With dog videos it’s just “I love you,” but with cat videos there’s betrayal, intrigue, deception, hubris, conspiracy, infamy and occasionally “I love you.”
Dating me is like a walk in the park – Jurassic Park.
I was told you have to wait an hour after you finish eating to swim. I didn’t know there was such a thing as an hour after you finish eating
All I’m saying is if I’m not allowed to give a monkey a gun at the zoo they should have a sign.
they say plastic straws are ruining the ocean, so i’ve started throwing mine in the garbage instead
I wash my whites separately but what do I do with the shirt I was wearing while eating spaghetti.
Used to work in an office where the boss gave a hard brain teaser to the staff in the morning & if anyone could figure it out by the afternoon he’d pay for their lunch. I won most days. Because as the IT guy I had access to his company cloud account where he stored the answers.
What did one fungi say to another fungi when they got married?
“I want to grow mold with you.”
[Party]
Her: *Nervous* I don’t know anybody
Him: It’s ok I’ll introduce you *into mic* hailing from Detroit & weighing in at I dunno 180lb
We have a Costco membership because you never know when you’ll need an eight pound bag of blue tortilla chips and a canoe.
BACTERIA 1: [runs toward pizza that has just been dropped on the floor]
BACTERIA 2: [football tackles him to the ground] YOU HAVE TO WAIT FIVE SECONDS SEBASTIAN
[judging dog show]
DOG: [barks]
ME: [ticks clipboard] This one’s working fine
AUDIENCE MEMBER: You have misunderstood what’s required of you
Has anyone tried sacrificing a billionaire to the old gods?
First grade math makes no sense. I mean, who really buys 34 oranges and 21 apples in one day?!
Knowing how to write in cursive almost feels like a secret language. I can pass notes to my wife that my kids have literally no chance of understanding, no matter how long they try to decode it.
Me: What do you want for Christmas?
Him: You not telling me I did something wrong for a whole day.
Me: no. Think of something else.
I’m a 4 in America, but in Germany I’m a solid nein.
Siri says she is sorry but I’m not sure she means it
Vodka is the quickest way to teleport. You just have to be prepared to wake up naked to an unknown location with another teleporter.
People are like “I’m gonna ugly cry” and I’m like “with that face, no doubt”
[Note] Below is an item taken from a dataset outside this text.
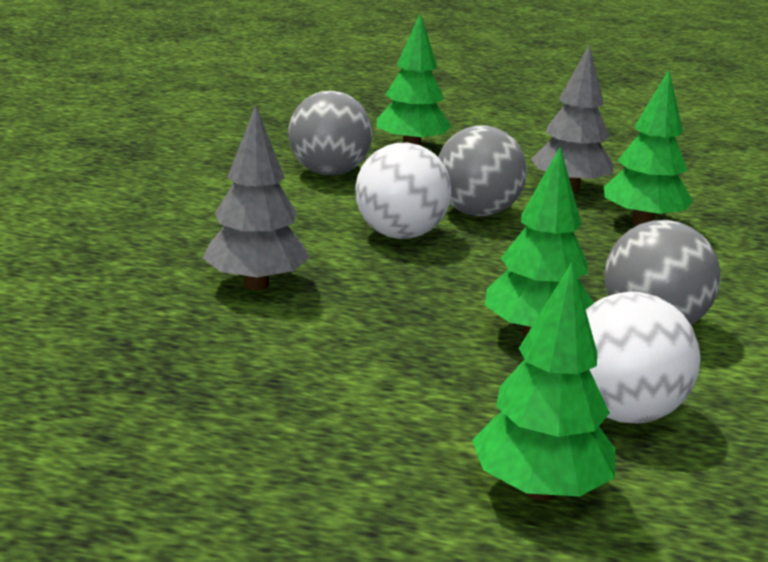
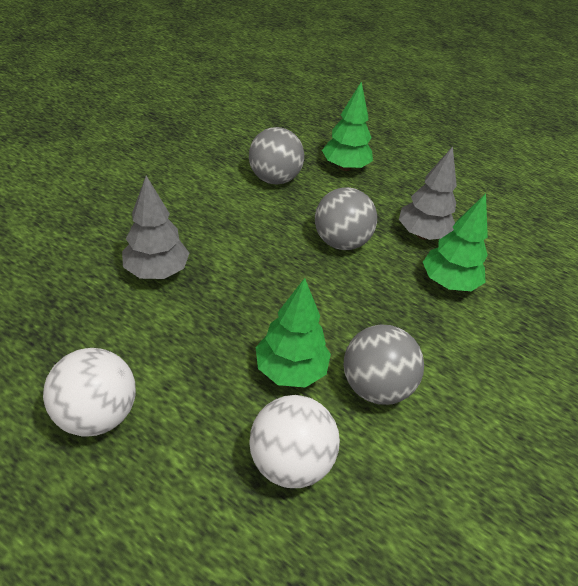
camera: 20 degrees right, 20 degrees up
(400, 235) = (275, 250): white ball -> white ball (97, 414)
(539, 490) = (186, 511): green tree -> none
[going on a first date in the cool part of town]
HIM: did you have trouble finding the place?
ME: omg nooo i seriously come here all the time. this is my regular spot
SIRI: *from inside my bag, volume 10* YOU’VE ARRIVED
Beyonce is a great actress because there is no way she has the time or energy to have the kind of sex she sings about.
I watch football on a dodgy box but follow the match on twitter. There is about a 1 minute delay with the dodgy box so I give my prediction to my son as to who will score next. My record is 100% and my son thinks I’m a genius.
Before a long trip I drink allot of alcohol the night before. Dehydration will work for me for once.
I wish choosing a career was as easy as it is in books. Just some big dingus giant kicking down my door like “YER A PASTRY CHEF, HARRY!”
Cab driver earlier asked if I minded listening to some traditional French music. It was lovely until his accordion got wrapped around the steering wheel and we went through a fence.
The only difference between a yard sale and a trash pickup is how close to the street the shit is placed.